**Work request**:
What you return must match the listing exactly, with every image removed.

===== Exercise inputs =====

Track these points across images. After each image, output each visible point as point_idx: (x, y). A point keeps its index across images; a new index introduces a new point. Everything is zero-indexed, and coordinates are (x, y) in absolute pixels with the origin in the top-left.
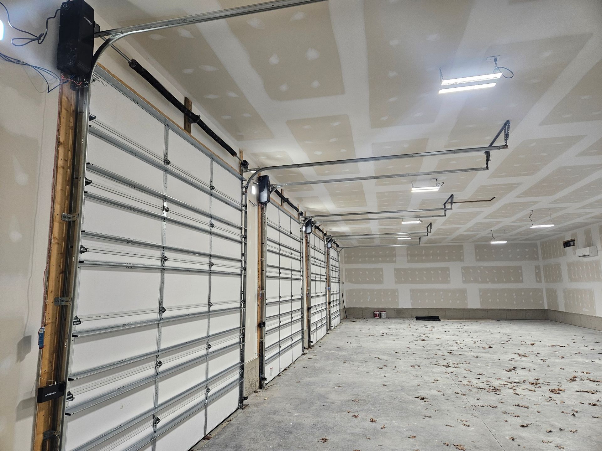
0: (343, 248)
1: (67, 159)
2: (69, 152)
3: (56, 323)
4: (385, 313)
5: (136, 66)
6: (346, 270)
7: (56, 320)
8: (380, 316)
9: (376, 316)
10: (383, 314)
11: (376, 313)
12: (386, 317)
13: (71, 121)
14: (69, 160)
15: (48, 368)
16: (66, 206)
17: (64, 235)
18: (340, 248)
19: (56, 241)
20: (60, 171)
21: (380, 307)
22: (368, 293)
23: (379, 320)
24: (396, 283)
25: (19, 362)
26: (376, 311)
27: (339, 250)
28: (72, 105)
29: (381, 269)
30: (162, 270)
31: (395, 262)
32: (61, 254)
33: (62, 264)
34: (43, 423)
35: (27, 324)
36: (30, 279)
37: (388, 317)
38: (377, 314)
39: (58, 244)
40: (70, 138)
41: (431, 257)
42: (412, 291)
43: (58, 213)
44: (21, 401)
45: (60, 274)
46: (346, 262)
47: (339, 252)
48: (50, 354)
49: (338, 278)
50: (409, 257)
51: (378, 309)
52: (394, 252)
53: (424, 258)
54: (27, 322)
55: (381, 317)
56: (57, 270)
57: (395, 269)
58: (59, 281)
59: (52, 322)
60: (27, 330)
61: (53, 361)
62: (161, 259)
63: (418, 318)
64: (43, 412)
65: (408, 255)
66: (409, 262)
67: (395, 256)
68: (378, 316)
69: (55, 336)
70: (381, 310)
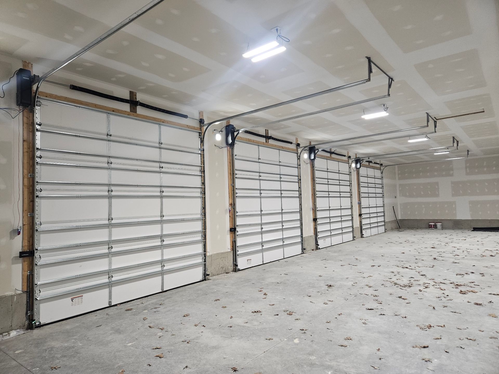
0: (386, 166)
1: (29, 147)
2: (31, 144)
3: (30, 224)
4: (440, 224)
5: (74, 88)
6: (400, 185)
7: (30, 223)
8: (435, 227)
9: (431, 227)
10: (439, 225)
11: (430, 224)
12: (442, 228)
13: (30, 128)
14: (31, 148)
15: (28, 244)
16: (31, 170)
17: (31, 184)
18: (384, 166)
19: (27, 187)
20: (26, 154)
21: (436, 219)
22: (423, 206)
23: (435, 230)
24: (453, 195)
25: (11, 240)
26: (431, 223)
27: (382, 168)
28: (31, 120)
29: (437, 183)
30: (110, 197)
31: (452, 175)
32: (30, 193)
33: (31, 197)
34: (27, 267)
35: (14, 224)
36: (13, 205)
37: (443, 228)
38: (432, 225)
39: (28, 188)
40: (31, 137)
41: (494, 168)
42: (471, 202)
43: (26, 174)
44: (14, 257)
45: (30, 202)
46: (399, 179)
47: (383, 170)
48: (28, 238)
49: (382, 193)
50: (468, 170)
51: (434, 221)
52: (451, 166)
53: (485, 169)
54: (14, 223)
55: (437, 228)
56: (28, 200)
57: (452, 183)
58: (30, 205)
59: (28, 224)
60: (14, 227)
61: (30, 241)
62: (108, 191)
63: (475, 229)
64: (26, 263)
65: (466, 168)
66: (467, 174)
67: (452, 169)
68: (433, 227)
69: (30, 231)
70: (436, 221)
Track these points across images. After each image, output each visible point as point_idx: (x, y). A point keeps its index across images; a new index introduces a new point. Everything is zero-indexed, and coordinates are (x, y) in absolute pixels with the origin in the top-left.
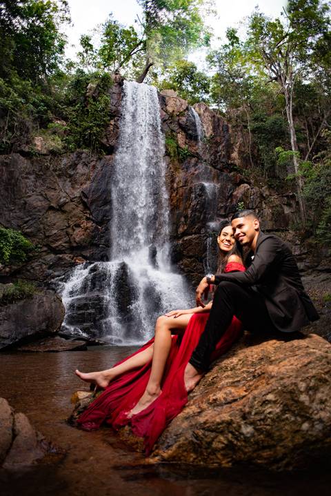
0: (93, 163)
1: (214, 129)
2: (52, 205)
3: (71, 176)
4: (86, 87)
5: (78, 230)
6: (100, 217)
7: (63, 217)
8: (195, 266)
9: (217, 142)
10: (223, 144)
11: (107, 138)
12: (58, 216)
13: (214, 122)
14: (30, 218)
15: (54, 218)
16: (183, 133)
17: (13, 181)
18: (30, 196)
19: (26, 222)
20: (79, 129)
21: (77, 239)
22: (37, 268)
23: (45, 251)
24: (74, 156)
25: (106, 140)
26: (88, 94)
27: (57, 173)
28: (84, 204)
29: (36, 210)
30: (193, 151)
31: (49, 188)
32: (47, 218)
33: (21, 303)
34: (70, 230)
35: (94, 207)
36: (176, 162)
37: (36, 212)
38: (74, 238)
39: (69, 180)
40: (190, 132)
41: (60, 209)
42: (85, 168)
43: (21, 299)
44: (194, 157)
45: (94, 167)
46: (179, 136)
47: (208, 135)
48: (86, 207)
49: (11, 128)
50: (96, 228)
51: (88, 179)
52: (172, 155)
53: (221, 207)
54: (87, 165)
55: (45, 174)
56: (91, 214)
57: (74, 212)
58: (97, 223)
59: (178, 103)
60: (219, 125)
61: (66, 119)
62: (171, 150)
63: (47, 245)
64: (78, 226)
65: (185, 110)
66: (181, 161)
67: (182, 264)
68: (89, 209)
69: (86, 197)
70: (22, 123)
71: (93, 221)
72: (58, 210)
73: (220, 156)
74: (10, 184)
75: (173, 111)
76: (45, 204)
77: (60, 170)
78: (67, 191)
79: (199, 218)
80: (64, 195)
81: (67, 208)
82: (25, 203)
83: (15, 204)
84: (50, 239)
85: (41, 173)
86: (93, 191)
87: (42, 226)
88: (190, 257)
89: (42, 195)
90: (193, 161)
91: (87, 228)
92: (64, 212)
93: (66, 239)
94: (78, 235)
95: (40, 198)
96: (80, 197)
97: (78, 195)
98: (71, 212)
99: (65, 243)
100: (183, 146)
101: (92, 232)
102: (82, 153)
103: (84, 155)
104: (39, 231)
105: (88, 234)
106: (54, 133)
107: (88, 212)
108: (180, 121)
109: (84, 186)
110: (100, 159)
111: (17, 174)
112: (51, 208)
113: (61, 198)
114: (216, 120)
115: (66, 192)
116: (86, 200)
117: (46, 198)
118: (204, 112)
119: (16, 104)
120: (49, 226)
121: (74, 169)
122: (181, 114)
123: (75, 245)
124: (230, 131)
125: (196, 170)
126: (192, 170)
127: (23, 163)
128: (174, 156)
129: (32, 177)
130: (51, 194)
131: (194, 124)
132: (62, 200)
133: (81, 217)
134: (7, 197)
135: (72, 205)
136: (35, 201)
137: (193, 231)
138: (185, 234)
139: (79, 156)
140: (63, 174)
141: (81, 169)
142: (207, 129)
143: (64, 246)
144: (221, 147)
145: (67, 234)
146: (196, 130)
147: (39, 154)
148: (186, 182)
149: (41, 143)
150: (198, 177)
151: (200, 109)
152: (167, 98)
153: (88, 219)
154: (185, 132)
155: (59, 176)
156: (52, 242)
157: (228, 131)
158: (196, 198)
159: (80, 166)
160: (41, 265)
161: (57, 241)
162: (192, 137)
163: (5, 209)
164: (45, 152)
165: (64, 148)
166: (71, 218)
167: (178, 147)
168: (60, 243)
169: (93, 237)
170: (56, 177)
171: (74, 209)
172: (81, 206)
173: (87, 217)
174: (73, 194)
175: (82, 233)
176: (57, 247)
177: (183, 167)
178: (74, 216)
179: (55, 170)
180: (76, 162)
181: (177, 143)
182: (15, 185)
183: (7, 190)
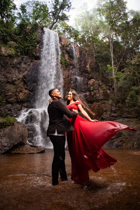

=====

**Finished task**:
Track these points across images. After each image, output each visible point as point_idx: (x, y). A point keeps its index across images; a new index introduces a new point. Everything is zero-indexed, and coordinates are (x, y) in absolute pixels with the origin in the top-left.
0: (343, 248)
1: (67, 159)
2: (69, 152)
3: (56, 323)
4: (385, 313)
5: (136, 66)
6: (346, 270)
7: (56, 320)
8: (380, 316)
9: (376, 316)
10: (383, 314)
11: (376, 313)
12: (386, 317)
13: (71, 121)
14: (69, 160)
15: (48, 368)
16: (66, 206)
17: (64, 235)
18: (340, 248)
19: (56, 241)
20: (60, 171)
21: (380, 307)
22: (368, 293)
23: (379, 320)
24: (396, 283)
25: (19, 362)
26: (376, 311)
27: (339, 250)
28: (72, 105)
29: (381, 269)
30: (162, 270)
31: (395, 262)
32: (61, 254)
33: (62, 264)
34: (43, 423)
35: (27, 324)
36: (30, 279)
37: (388, 317)
38: (377, 314)
39: (58, 244)
40: (70, 138)
41: (431, 257)
42: (412, 291)
43: (58, 213)
44: (21, 401)
45: (60, 274)
46: (346, 262)
47: (339, 252)
48: (50, 354)
49: (338, 278)
50: (409, 257)
51: (378, 309)
52: (394, 252)
53: (424, 258)
54: (27, 322)
55: (381, 317)
56: (57, 270)
57: (395, 269)
58: (59, 281)
59: (52, 322)
60: (27, 330)
61: (53, 361)
62: (161, 259)
63: (418, 318)
64: (43, 412)
65: (408, 255)
66: (409, 262)
67: (395, 256)
68: (378, 316)
69: (55, 336)
70: (381, 310)
0: (386, 166)
1: (29, 147)
2: (31, 144)
3: (30, 224)
4: (440, 224)
5: (74, 88)
6: (400, 185)
7: (30, 223)
8: (435, 227)
9: (431, 227)
10: (439, 225)
11: (430, 224)
12: (442, 228)
13: (30, 128)
14: (31, 148)
15: (28, 244)
16: (31, 170)
17: (31, 184)
18: (384, 166)
19: (27, 187)
20: (26, 154)
21: (436, 219)
22: (423, 206)
23: (435, 230)
24: (453, 195)
25: (11, 240)
26: (431, 223)
27: (382, 168)
28: (31, 120)
29: (437, 183)
30: (110, 197)
31: (452, 175)
32: (30, 193)
33: (31, 197)
34: (27, 267)
35: (14, 224)
36: (13, 205)
37: (443, 228)
38: (432, 225)
39: (28, 188)
40: (31, 137)
41: (494, 168)
42: (471, 202)
43: (26, 174)
44: (14, 257)
45: (30, 202)
46: (399, 179)
47: (383, 170)
48: (28, 238)
49: (382, 193)
50: (468, 170)
51: (434, 221)
52: (451, 166)
53: (485, 169)
54: (14, 223)
55: (437, 228)
56: (28, 200)
57: (452, 183)
58: (30, 205)
59: (28, 224)
60: (14, 227)
61: (30, 241)
62: (108, 191)
63: (475, 229)
64: (26, 263)
65: (466, 168)
66: (467, 174)
67: (452, 169)
68: (433, 227)
69: (30, 231)
70: (436, 221)
Track these points across images. After each image, output each visible point as point_idx: (x, y). A point keeps its index across images; a new index introduces a new point. Everything is zero-indexed, and coordinates are (x, y) in absolute pixels with the origin in the top-left.
0: (93, 163)
1: (214, 129)
2: (52, 205)
3: (71, 176)
4: (86, 87)
5: (78, 230)
6: (100, 217)
7: (63, 217)
8: (195, 266)
9: (217, 142)
10: (223, 144)
11: (107, 138)
12: (58, 216)
13: (214, 122)
14: (30, 218)
15: (54, 218)
16: (183, 133)
17: (13, 181)
18: (30, 196)
19: (26, 222)
20: (79, 129)
21: (77, 239)
22: (37, 268)
23: (45, 251)
24: (74, 156)
25: (106, 140)
26: (88, 94)
27: (57, 173)
28: (84, 204)
29: (36, 210)
30: (193, 151)
31: (49, 188)
32: (47, 218)
33: (21, 303)
34: (70, 230)
35: (94, 207)
36: (176, 162)
37: (36, 212)
38: (74, 238)
39: (69, 180)
40: (190, 132)
41: (60, 209)
42: (85, 168)
43: (21, 299)
44: (194, 157)
45: (94, 167)
46: (179, 136)
47: (208, 135)
48: (86, 207)
49: (11, 128)
50: (96, 228)
51: (88, 179)
52: (172, 155)
53: (221, 207)
54: (87, 165)
55: (45, 174)
56: (91, 214)
57: (74, 212)
58: (97, 223)
59: (178, 103)
60: (219, 125)
61: (66, 119)
62: (171, 150)
63: (47, 245)
64: (78, 226)
65: (185, 110)
66: (181, 161)
67: (182, 264)
68: (89, 209)
69: (86, 197)
70: (22, 123)
71: (93, 221)
72: (58, 210)
73: (220, 156)
74: (10, 184)
75: (173, 111)
76: (45, 204)
77: (60, 170)
78: (67, 191)
79: (199, 218)
80: (64, 195)
81: (67, 208)
82: (25, 203)
83: (15, 204)
84: (50, 239)
85: (41, 173)
86: (93, 191)
87: (42, 226)
88: (190, 257)
89: (42, 195)
90: (193, 161)
91: (87, 228)
92: (64, 212)
93: (66, 239)
94: (78, 235)
95: (40, 198)
96: (80, 197)
97: (78, 195)
98: (71, 212)
99: (65, 243)
100: (183, 146)
101: (92, 232)
102: (82, 153)
103: (84, 155)
104: (39, 231)
105: (88, 234)
106: (54, 133)
107: (88, 212)
108: (180, 121)
109: (84, 186)
110: (100, 159)
111: (17, 174)
112: (51, 208)
113: (61, 198)
114: (216, 120)
115: (66, 192)
116: (86, 200)
117: (46, 198)
118: (204, 112)
119: (16, 104)
120: (49, 226)
121: (74, 169)
122: (181, 114)
123: (75, 245)
124: (230, 131)
125: (196, 170)
126: (192, 170)
127: (23, 163)
128: (174, 156)
129: (32, 177)
130: (51, 194)
131: (194, 124)
132: (62, 200)
133: (81, 217)
134: (7, 197)
135: (72, 205)
136: (35, 201)
137: (193, 231)
138: (185, 234)
139: (79, 156)
140: (63, 174)
141: (81, 169)
142: (207, 129)
143: (64, 246)
144: (221, 147)
145: (67, 234)
146: (196, 130)
147: (39, 154)
148: (186, 182)
149: (41, 143)
150: (198, 177)
151: (200, 109)
152: (167, 98)
153: (88, 219)
154: (185, 132)
155: (59, 176)
156: (52, 242)
157: (228, 131)
158: (196, 198)
159: (80, 166)
160: (41, 265)
161: (57, 241)
162: (192, 137)
163: (5, 209)
164: (45, 152)
165: (64, 148)
166: (71, 218)
167: (178, 147)
168: (60, 243)
169: (93, 237)
170: (56, 177)
171: (74, 209)
172: (81, 206)
173: (87, 217)
174: (73, 194)
175: (82, 233)
176: (57, 247)
177: (183, 167)
178: (74, 216)
179: (55, 170)
180: (76, 162)
181: (177, 143)
182: (15, 185)
183: (7, 190)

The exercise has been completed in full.